На следующий день Лада сама подошла к ней и протянула огромное краснощекое яблоко.
— Я согласна! — Лада улыбнулась так, как умела только она одна: ослепительно, но с холодным блеском в глазах. — Хочешь, приходи сегодня ко мне. Мама будет пирог печь…
Женя наивно полагала, что Лада оценила ее дружеские чувства и готовность ради дружбы к самопожертвованию. Но уже очень скоро она поняла, что ошиблась. Во-первых, Ладу раззадорил ее отказ, а во-вторых, она живо сообразила, что девчонкой, которая добровольно взяла на себя чужую вину, можно будет крутить, как только захочется. Однако обратной дороги не было. Поссориться с Ладой Женя не смогла бы ни за что на свете.
Так и повелось. Женя перестала быть заводилой в мальчишечьих проделках, а Лада, казалось, потеряла интерес к верховному владычеству среди девчонок. Она дружила теперь только с Женей и командовала ею одной так, как раньше всеми оптом.
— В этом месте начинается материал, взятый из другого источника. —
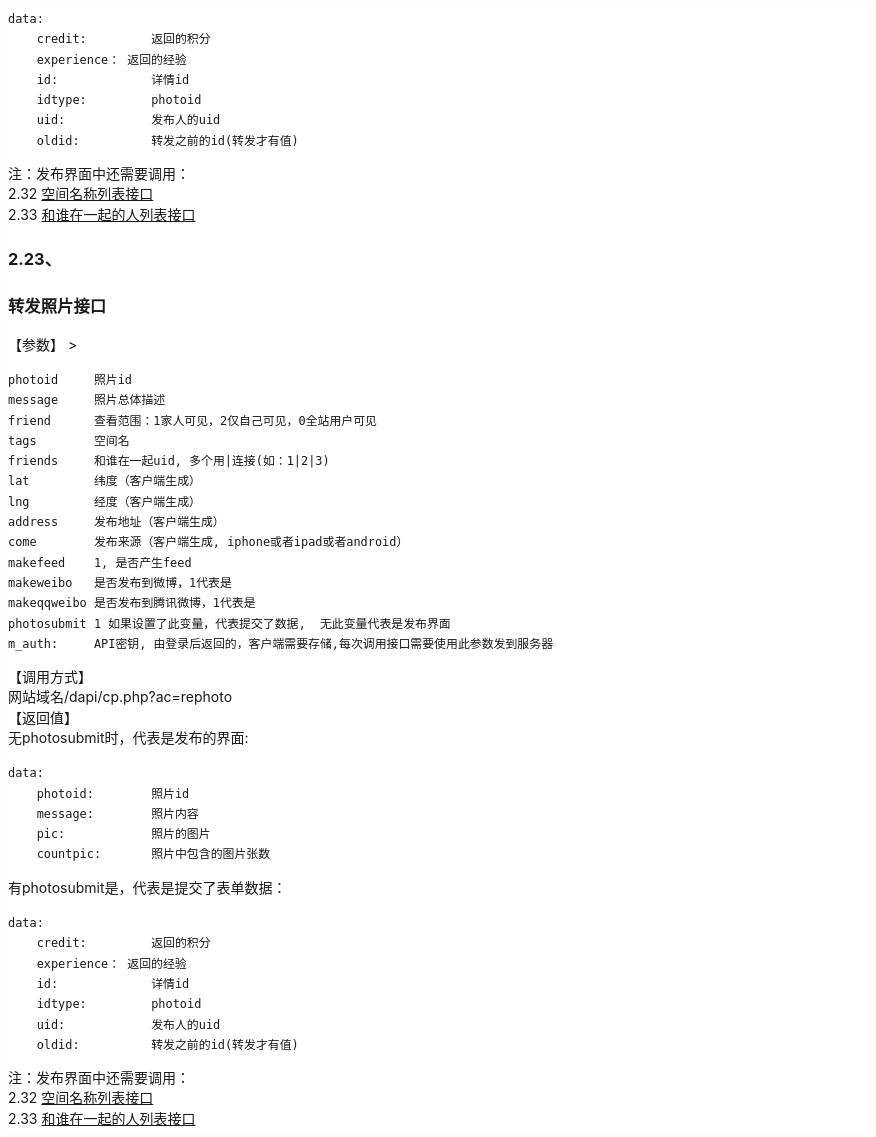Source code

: 	data:
		credit:			返回的积分
		experience：	返回的经验
		id:				详情id
		idtype:			photoid
		uid:			发布人的uid
		oldid:			转发之前的id(转发才有值)

注：发布界面中还需要调用：  
2.32  [空间名称列表接口](#空间名称列表接口)  
2.33  [和谁在一起的人列表接口](#和谁在一起的人列表接口) 

<h3>2.23、	</h3><h3>转发照片接口</h3>  
【参数】  
>  
	
	photoid		照片id
	message		照片总体描述
	friend		查看范围：1家人可见，2仅自己可见，0全站用户可见
	tags		空间名
	friends		和谁在一起uid, 多个用|连接(如：1|2|3)  
	lat			纬度（客户端生成）
	lng			经度（客户端生成）
	address		发布地址（客户端生成）
	come		发布来源（客户端生成, iphone或者ipad或者android）
	makefeed	1, 是否产生feed
	makeweibo	是否发布到微博，1代表是
	makeqqweibo	是否发布到腾讯微博，1代表是
	photosubmit	1 如果设置了此变量，代表提交了数据,  无此变量代表是发布界面  
	m_auth:		API密钥, 由登录后返回的，客户端需要存储,每次调用接口需要使用此参数发到服务器  
【调用方式】  
网站域名/dapi/cp.php?ac=rephoto  
【返回值】  
无photosubmit时，代表是发布的界面:  
>  
	
	data:
		photoid:		照片id
		message:		照片内容
		pic:			照片的图片
		countpic:		照片中包含的图片张数 
		
有photosubmit是，代表是提交了表单数据：  
>  
	
	data:
		credit:			返回的积分
		experience：	返回的经验
		id:				详情id
		idtype:			photoid
		uid:			发布人的uid
		oldid:			转发之前的id(转发才有值)

注：发布界面中还需要调用：  
2.32  [空间名称列表接口](#空间名称列表接口)  
2.33  [和谁在一起的人列表接口](#和谁在一起的人列表接口) 
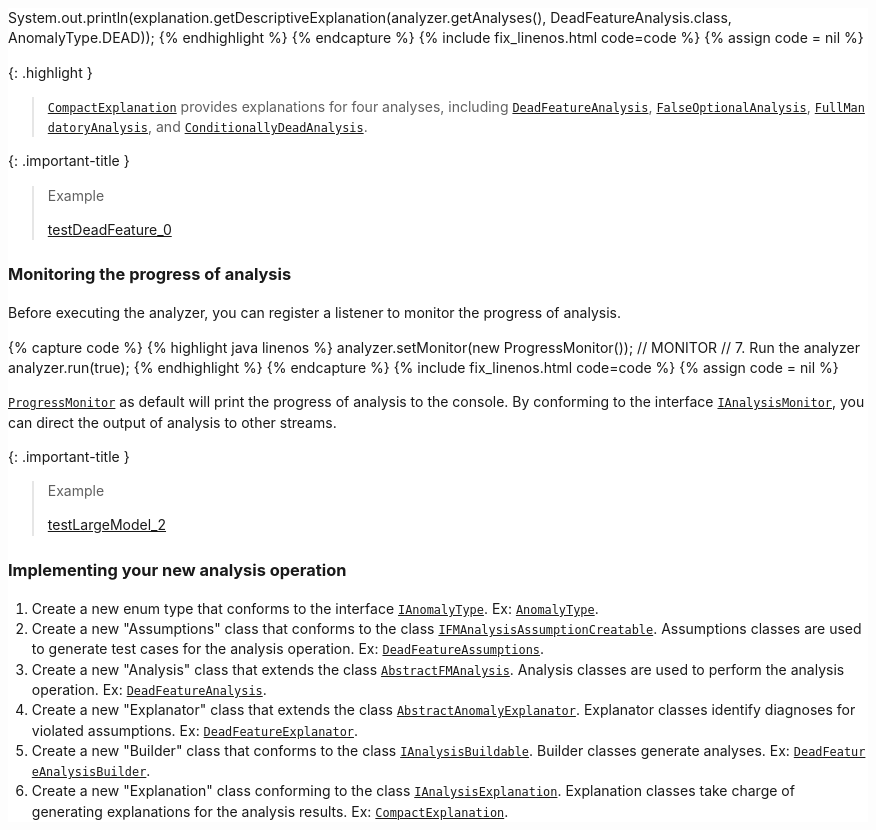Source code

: System.out.println(explanation.getDescriptiveExplanation(analyzer.getAnalyses(), DeadFeatureAnalysis.class, AnomalyType.DEAD));
{% endhighlight %}
{% endcapture %}
{% include fix_linenos.html code=code %}
{% assign code = nil %}

{: .highlight }
> [`CompactExplanation`] provides explanations for four analyses, including [`DeadFeatureAnalysis`], [`FalseOptionalAnalysis`],
> [`FullMandatoryAnalysis`], and [`ConditionallyDeadAnalysis`].

{: .important-title }
> Example
>
> [testDeadFeature_0]

### Monitoring the progress of analysis

Before executing the analyzer, you can register a listener to monitor the progress of analysis.

{% capture code %}
{% highlight java linenos %}
analyzer.setMonitor(new ProgressMonitor()); // MONITOR
// 7. Run the analyzer
analyzer.run(true);
{% endhighlight %}
{% endcapture %}
{% include fix_linenos.html code=code %}
{% assign code = nil %}

[`ProgressMonitor`] as default will print the progress of analysis to the console.
By conforming to the interface [`IAnalysisMonitor`], you can direct the output of analysis to other streams.

{: .important-title }
> Example
>
> [testLargeModel_2]

### Implementing your new analysis operation

1. Create a new enum type that conforms to the interface [`IAnomalyType`]. Ex: [`AnomalyType`].
2. Create a new "Assumptions" class that conforms to the class [`IFMAnalysisAssumptionCreatable`].
Assumptions classes are used to generate test cases for the analysis operation. Ex: [`DeadFeatureAssumptions`].
3. Create a new "Analysis" class that extends the class [`AbstractFMAnalysis`].
Analysis classes are used to perform the analysis operation. Ex: [`DeadFeatureAnalysis`].
4. Create a new "Explanator" class that extends the class [`AbstractAnomalyExplanator`].
Explanator classes identify diagnoses for violated assumptions. Ex: [`DeadFeatureExplanator`].
5. Create a new "Builder" class that conforms to the class [`IAnalysisBuildable`].
Builder classes generate analyses. Ex: [`DeadFeatureAnalysisBuilder`].
6. Create a new "Explanation" class conforming to the class [`IAnalysisExplanation`].
Explanation classes take charge of generating explanations for the analysis results. Ex: [`CompactExplanation`].


[`testMultiple_1`]: https://github.com/HiConfiT/hiconfit-core/blob/38f314ed632089f56b87db5870ce4c915157feb7/fma-package/src/test/java/at/tugraz/ist/ase/hiconfit/fma/FMAnalyzerTest.java#L1349
[`AutomatedAnalysisBuilder`]: https://github.com/HiConfiT/hiconfit-core/blob/main/fma-package/src/main/java/at/tugraz/ist/ase/hiconfit/fma/builder/AutomatedAnalysisBuilder.java
[`AutomatedAnalysisExplanation`]: https://github.com/HiConfiT/hiconfit-core/blob/main/fma-package/src/main/java/at/tugraz/ist/ase/hiconfit/fma/explanation/AutomatedAnalysisExplanation.java
[`testMultiple_0`]: https://github.com/HiConfiT/hiconfit-core/blob/38f314ed632089f56b87db5870ce4c915157feb7/fma-package/src/test/java/at/tugraz/ist/ase/hiconfit/fma/FMAnalyzerTest.java#L1309
[`DeadFeatureAnalysisBuilder`]: https://github.com/HiConfiT/hiconfit-core/blob/main/fma-package/src/main/java/at/tugraz/ist/ase/hiconfit/fma/builder/DeadFeatureAnalysisBuilder.java
[`CompactExplanation`]: https://github.com/HiConfiT/hiconfit-core/blob/main/fma-package/src/main/java/at/tugraz/ist/ase/hiconfit/fma/explanation/CompactExplanation.java
[`DeadFeatureAnalysis`]: https://github.com/HiConfiT/hiconfit-core/blob/main/fma-package/src/main/java/at/tugraz/ist/ase/hiconfit/fma/analysis/DeadFeatureAnalysis.java
[`FalseOptionalAnalysis`]: https://github.com/HiConfiT/hiconfit-core/blob/main/fma-package/src/main/java/at/tugraz/ist/ase/hiconfit/fma/analysis/FalseOptionalAnalysis.java
[`FullMandatoryAnalysis`]: https://github.com/HiConfiT/hiconfit-core/blob/main/fma-package/src/main/java/at/tugraz/ist/ase/hiconfit/fma/analysis/FullMandatoryAnalysis.java
[`ConditionallyDeadAnalysis`]: https://github.com/HiConfiT/hiconfit-core/blob/main/fma-package/src/main/java/at/tugraz/ist/ase/hiconfit/fma/analysis/ConditionallyDeadAnalysis.java
[testDeadFeature_0]: https://github.com/HiConfiT/hiconfit-core/blob/38f314ed632089f56b87db5870ce4c915157feb7/fma-package/src/test/java/at/tugraz/ist/ase/hiconfit/fma/FMAnalyzerTest.java#L234
[`ProgressMonitor`]: https://github.com/HiConfiT/hiconfit-core/blob/main/fma-package/src/main/java/at/tugraz/ist/ase/hiconfit/fma/monitor/ProgressMonitor.java
[`IAnalysisMonitor`]: https://github.com/HiConfiT/hiconfit-core/blob/main/fma-package/src/main/java/at/tugraz/ist/ase/hiconfit/fma/monitor/IAnalysisMonitor.java
[testLargeModel_2]: https://github.com/HiConfiT/hiconfit-core/blob/38f314ed632089f56b87db5870ce4c915157feb7/fma-package/src/test/java/at/tugraz/ist/ase/hiconfit/fma/FMAnalyzerTest.java#L1532
[`IAnomalyType`]: https://github.com/HiConfiT/hiconfit-core/blob/main/fma-package/src/main/java/at/tugraz/ist/ase/hiconfit/fma/anomaly/IAnomalyType.java
[`AnomalyType`]: https://github.com/HiConfiT/hiconfit-core/blob/main/fma-package/src/main/java/at/tugraz/ist/ase/hiconfit/fma/anomaly/AnomalyType.java
[`IFMAnalysisAssumptionCreatable`]: https://github.com/HiConfiT/hiconfit-core/blob/main/fma-package/src/main/java/at/tugraz/ist/ase/hiconfit/fma/assumption/IFMAnalysisAssumptionCreatable.java
[`DeadFeatureAssumptions`]: https://github.com/HiConfiT/hiconfit-core/blob/main/fma-package/src/main/java/at/tugraz/ist/ase/hiconfit/fma/assumption/DeadFeatureAssumptions.java
[`AbstractFMAnalysis`]: https://github.com/HiConfiT/hiconfit-core/blob/main/fma-package/src/main/java/at/tugraz/ist/ase/hiconfit/fma/analysis/AbstractFMAnalysis.java
[`AbstractAnomalyExplanator`]: https://github.com/HiConfiT/hiconfit-core/blob/main/fma-package/src/main/java/at/tugraz/ist/ase/hiconfit/fma/explanator/AbstractAnomalyExplanator.java
[`DeadFeatureExplanator`]: https://github.com/HiConfiT/hiconfit-core/blob/main/fma-package/src/main/java/at/tugraz/ist/ase/hiconfit/fma/explanator/DeadFeatureExplanator.java
[`IAnalysisBuildable`]: https://github.com/HiConfiT/hiconfit-core/blob/main/fma-package/src/main/java/at/tugraz/ist/ase/hiconfit/fma/builder/IAnalysisBuildable.java
[`DeadFeatureAnalysisBuilder`]: https://github.com/HiConfiT/hiconfit-core/blob/main/fma-package/src/main/java/at/tugraz/ist/ase/hiconfit/fma/builder/DeadFeatureAnalysisBuilder.java
[`IAnalysisExplanation`]: https://github.com/HiConfiT/hiconfit-core/blob/main/fma-package/src/main/java/at/tugraz/ist/ase/hiconfit/fma/explanation/IAnalysisExplanable.java
[`CompactExplanation`]: https://github.com/HiConfiT/hiconfit-core/blob/main/fma-package/src/main/java/at/tugraz/ist/ase/hiconfit/fma/explanation/CompactExplanation.java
Сергею Игнатьевичу их дружба совсем не нравилась. Ему было неприятно видеть, как Женя, раньше такая смелая и независимая, рядом с этой нахальной куклой тушуется и глупеет на глазах, обрастая бородой всевозможных комплексов. Но запретить дочери выбирать друзей по ее вкусу он не считал возможным. Даже обсудить в открытую недостатки Лады не мог. А осторожных намеков Женя не понимала — или не хотела понимать. Отчим никак не мог взять в толк, чем ее привлекла Лада, которая ему казалась совершенно бессовестной и вульгарной уже в десять лет. Оставалось надеяться только на то, что Женя рано или поздно сама поймет, что за штучка ее любимая подружка.
«Женя, пожалуйста, приходи сегодня в семь к «Колизею». С.».